> [EXERCISE TEXT]:

• • • • •

Director of business development Volker Hirsch said the firm has "all the important" studios on board, including Gameloft to Halfbrick, thanks to its strong developer support.
"One thing that makes that possible, and we put a lot of effort into, is to make sure all the tools we provide to developers makes porting to the platform very easy," he told Digital Spy.
Two examples were Fishlabs' ability to port "a game as rich as" Galaxy on Fire to Blackberry 10 in a single day, and a development blog by Nlogn Information's Charilaos Kalogirou explaining its ease of development.
"We have a whole team dedicated to making sure that all the engines, scripting languages, all the little things that developers work for on any platform are supported on ours," he said.
"We've confident that we are, today, the easiest platform to address, and this is confirmed by developer feedback [on Gamasutra]."
Showcased earlier this year, Blackberry 10 comes with a new mobile user interface called 'Flow'.

• • • • •

> [RECORDS SUPPLIED]:
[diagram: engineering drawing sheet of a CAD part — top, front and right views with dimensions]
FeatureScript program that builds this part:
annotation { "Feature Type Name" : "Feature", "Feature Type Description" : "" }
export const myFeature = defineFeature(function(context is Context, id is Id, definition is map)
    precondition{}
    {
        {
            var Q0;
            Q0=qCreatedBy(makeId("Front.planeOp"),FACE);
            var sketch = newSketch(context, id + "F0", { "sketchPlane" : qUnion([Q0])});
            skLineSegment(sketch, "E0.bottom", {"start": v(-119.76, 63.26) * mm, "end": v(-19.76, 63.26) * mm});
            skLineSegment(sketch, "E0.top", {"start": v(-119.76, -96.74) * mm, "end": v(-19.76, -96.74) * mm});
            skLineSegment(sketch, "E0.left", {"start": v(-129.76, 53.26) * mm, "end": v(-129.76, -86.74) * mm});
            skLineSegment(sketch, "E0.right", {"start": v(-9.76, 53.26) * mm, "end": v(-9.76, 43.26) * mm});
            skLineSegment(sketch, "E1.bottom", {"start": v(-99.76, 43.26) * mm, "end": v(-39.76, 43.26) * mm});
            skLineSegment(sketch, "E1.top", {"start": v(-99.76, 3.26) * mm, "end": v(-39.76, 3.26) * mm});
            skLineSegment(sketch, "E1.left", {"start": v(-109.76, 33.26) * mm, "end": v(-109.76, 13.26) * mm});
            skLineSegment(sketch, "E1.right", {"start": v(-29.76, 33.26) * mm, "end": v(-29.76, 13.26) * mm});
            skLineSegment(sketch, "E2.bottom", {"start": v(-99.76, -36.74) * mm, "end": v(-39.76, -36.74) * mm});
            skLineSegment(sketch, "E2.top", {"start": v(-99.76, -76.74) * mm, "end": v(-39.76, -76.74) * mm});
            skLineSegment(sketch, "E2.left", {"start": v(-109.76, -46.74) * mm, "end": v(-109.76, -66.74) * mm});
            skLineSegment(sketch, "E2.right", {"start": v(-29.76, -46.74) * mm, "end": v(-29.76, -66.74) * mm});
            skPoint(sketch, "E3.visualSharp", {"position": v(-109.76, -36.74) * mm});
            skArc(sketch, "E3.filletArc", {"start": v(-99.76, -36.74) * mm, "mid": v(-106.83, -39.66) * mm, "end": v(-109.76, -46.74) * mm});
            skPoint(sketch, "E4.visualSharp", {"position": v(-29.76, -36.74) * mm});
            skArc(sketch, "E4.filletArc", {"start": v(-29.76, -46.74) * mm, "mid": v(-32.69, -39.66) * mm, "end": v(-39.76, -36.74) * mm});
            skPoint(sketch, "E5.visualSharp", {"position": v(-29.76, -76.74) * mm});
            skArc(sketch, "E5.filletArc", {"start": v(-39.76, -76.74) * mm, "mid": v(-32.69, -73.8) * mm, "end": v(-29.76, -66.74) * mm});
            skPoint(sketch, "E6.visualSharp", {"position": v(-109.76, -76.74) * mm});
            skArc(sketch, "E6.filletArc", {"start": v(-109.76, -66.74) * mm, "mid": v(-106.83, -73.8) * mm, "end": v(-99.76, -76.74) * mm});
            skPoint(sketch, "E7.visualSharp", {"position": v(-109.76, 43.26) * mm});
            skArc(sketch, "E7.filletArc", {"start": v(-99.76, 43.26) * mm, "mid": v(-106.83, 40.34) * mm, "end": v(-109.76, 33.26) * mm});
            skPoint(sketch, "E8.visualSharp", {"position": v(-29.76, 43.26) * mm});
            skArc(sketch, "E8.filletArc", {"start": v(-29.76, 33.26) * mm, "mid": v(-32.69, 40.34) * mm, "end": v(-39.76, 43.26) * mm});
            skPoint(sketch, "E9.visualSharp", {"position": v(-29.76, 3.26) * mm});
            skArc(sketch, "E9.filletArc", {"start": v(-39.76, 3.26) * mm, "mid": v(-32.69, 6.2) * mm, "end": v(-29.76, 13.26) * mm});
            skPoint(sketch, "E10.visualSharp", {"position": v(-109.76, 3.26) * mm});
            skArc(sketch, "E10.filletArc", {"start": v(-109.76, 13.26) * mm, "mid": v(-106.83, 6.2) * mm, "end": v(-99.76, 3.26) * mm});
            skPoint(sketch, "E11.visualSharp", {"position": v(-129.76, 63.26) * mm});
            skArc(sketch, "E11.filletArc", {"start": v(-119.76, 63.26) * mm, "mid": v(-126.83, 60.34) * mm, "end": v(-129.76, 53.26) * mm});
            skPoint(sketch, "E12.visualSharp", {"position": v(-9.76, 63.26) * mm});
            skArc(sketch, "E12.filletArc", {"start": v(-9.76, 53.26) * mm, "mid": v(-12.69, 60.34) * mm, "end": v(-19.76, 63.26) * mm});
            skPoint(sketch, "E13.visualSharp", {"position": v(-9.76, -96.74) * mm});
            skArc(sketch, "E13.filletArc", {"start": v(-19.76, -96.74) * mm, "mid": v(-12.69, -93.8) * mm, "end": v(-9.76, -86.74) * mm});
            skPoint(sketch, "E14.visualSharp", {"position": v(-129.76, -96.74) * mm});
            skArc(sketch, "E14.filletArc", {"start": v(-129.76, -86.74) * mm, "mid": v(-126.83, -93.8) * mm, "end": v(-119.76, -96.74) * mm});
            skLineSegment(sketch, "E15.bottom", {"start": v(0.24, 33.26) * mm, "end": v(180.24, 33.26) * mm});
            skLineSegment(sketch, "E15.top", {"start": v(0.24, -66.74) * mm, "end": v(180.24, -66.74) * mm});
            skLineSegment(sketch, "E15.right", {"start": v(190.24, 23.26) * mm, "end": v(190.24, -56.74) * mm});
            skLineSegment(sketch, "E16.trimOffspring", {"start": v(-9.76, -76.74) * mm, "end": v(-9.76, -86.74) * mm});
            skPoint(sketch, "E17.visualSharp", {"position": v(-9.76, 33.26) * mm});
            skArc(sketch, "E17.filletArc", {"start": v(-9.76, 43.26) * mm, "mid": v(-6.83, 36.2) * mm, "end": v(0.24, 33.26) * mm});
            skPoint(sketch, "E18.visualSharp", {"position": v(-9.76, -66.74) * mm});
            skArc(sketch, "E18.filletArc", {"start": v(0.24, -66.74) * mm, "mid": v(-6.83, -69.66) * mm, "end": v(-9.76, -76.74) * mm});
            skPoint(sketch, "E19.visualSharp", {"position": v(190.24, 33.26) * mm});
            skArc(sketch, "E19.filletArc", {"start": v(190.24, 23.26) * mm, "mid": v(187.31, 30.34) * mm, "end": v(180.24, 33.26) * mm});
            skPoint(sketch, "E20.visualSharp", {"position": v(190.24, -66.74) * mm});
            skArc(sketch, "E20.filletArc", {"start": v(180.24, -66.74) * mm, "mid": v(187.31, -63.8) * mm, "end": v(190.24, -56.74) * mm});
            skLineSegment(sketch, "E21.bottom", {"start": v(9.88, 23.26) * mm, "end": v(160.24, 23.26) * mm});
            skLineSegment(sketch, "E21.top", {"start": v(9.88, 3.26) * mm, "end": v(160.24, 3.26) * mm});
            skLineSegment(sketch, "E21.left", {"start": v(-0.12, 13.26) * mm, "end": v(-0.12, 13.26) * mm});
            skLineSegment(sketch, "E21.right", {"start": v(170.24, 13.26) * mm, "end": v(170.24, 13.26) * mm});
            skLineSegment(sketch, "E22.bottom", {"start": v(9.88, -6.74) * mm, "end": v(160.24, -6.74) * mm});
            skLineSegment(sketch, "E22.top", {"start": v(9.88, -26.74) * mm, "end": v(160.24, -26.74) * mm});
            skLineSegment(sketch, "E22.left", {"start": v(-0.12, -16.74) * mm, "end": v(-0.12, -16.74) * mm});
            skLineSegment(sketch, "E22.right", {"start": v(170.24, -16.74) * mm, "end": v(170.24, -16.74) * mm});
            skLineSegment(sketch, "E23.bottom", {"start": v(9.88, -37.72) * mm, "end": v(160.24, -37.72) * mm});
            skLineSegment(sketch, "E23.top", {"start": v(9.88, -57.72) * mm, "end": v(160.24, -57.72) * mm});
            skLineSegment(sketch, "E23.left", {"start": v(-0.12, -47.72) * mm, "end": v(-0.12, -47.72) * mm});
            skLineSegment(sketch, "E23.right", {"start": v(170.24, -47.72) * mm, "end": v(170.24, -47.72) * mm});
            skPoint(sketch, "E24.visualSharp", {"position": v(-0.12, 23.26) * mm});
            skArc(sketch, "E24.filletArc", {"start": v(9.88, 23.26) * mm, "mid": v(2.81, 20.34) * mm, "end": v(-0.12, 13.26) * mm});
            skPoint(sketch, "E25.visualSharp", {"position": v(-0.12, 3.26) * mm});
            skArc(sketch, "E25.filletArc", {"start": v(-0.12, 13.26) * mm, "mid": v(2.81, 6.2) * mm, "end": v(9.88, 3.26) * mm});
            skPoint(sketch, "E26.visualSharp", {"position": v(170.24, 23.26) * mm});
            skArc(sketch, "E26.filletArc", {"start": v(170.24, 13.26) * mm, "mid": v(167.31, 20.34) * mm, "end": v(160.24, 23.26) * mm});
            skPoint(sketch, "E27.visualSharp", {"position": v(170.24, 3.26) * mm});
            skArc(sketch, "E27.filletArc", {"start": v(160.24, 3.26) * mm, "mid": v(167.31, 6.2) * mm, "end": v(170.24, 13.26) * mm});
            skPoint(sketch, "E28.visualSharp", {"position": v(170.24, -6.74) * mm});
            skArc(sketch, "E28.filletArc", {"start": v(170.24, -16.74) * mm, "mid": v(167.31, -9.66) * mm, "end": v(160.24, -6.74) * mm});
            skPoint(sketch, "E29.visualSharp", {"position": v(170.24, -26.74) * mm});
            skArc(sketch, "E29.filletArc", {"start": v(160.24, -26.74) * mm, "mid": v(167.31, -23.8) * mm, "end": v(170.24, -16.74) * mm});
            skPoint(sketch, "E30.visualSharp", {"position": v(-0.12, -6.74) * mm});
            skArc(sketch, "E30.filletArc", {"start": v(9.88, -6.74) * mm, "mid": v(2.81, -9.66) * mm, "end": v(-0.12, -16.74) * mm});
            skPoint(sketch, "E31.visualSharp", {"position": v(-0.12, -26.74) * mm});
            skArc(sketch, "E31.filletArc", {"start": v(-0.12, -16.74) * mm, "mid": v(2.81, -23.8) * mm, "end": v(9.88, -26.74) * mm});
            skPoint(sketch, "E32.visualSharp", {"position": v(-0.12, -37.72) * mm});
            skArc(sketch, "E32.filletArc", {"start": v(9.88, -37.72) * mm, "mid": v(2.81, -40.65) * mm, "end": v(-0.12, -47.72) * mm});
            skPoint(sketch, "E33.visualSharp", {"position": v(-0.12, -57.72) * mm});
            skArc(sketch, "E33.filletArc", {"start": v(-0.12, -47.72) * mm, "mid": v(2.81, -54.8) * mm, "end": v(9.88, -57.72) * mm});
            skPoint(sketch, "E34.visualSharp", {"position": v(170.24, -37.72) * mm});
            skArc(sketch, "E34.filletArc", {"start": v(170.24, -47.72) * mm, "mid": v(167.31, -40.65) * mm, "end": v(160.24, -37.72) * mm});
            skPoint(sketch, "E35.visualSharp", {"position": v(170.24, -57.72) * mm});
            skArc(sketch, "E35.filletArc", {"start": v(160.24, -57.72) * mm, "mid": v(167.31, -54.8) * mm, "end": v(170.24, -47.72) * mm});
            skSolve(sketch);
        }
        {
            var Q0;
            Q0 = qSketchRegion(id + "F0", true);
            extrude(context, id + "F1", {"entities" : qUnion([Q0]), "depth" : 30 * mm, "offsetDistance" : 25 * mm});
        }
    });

• • • • •

> [WHAT YOU NEED TO DO]:
1/ In the BlackBerry 10 article, write out word for word the part that opens with the words containing "Director of business" and closes with "strong developer support.".
2/ Carry on the BlackBerry 10 article past its last sentence.
You won't need the entries for any of this.

> [TASK-BY-TASK ANSWERS]:
1/
Director of business development Volker Hirsch said the firm has "all the important" studios on board, including Gameloft to Halfbrick, thanks to its strong developer support.

2/
This is said to remove the 'in and out' experience of other operating systems, and enable the user to move through their downloaded apps more seamlessly.
Working similarly to Microsoft's Live Tiles on Windows Phone, BlackBerry 10's Flow has 'active frames' which display real-time updating information on downloaded apps. For example, a frame might show contacts that have just updated their BBM status.
Also new is the BlackBerry Hub, which is a place to manage all conversations on the device, including email, Twitter, BBM, Facebook and voicemail. It also flags up new calendar details.
BlackBerry App World will also be given an all-new look in BlackBerry 10, giving access to apps, along with games, music and video downloads using a single BlackBerry ID.
BlackBerry 10 is set to launch early next year.